Live Through This

Mermaid_WEB_schulnik-383x458There are a few controversial pieces this week about rape. First, in reddit is a post from someone who claims to have been a serial rapist and a discussion that follows. (Warning: needless to say, it's disturbing. He seems to be a sociopath who claims to have now somehow managed to keep his sociopathology at bay.) Second is this piece in New Inquiry by Charlotte Shane (which has some graphic descriptions of rape):

In our society, we recognize this as rape, an act of violence that in all its permutations (date, stranger, violent, anal, oral, gang) is understood to be the worst thing that can happen to a woman — worse than a serious car accident, worse than a protracted divorce, worse than the death of a parent.
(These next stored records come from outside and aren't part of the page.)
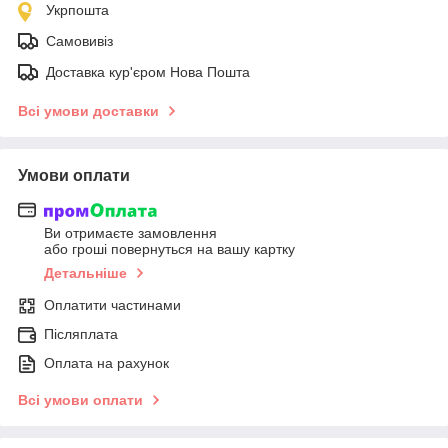
Укрпошта
Самовивіз
Доставка кур'єром Нова Пошта
Всі умови доставки
Умови оплати
Ви отримаєте замовлення
або гроші повернуться на вашу картку
Детальніше
Оплатити частинами
Післяплата
Оплата на рахунок
Всі умови оплати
It is regularly equated with being murdered. It is life-shattering. It is soul-destroying. If you are a woman, you can never move past your rape; you can only “learn” to live with it, as though it is akin to abrupt blindness or a paralyzed limb. If it does not ruin you, it will at the very least change you forever for the worse. This is the only allowable truth about rape. There are no alternatives.

In my eight years as a sex worker, I’ve been sexually mistreated a relatively small number of times. For instance, I’ve been held down and penetrated without a condom twice, once vaginally and once anally, by separate men. The first was over so quickly that I was too shocked to have much of a reaction. He pulled out to ejaculate after maybe six rabbit fast strokes. It wasn’t painful. At that time I was providing so-called sensual massage, which means there was no implicit agreement for anything beyond a hand job. I was 22.

After he left, I gradually became furious. What I most wanted was not for him to serve jail time or face some retributive physical assault; what I wanted was the chance to berate him, to tear him down verbally for deciding he could use me, another human being, however he wanted and without consequence — ultimately, an accurate assessment on his part. I wanted to make him feel ashamed.

Then I mostly forgot about it. I didn’t quit my job. I didn’t stop enjoying sex.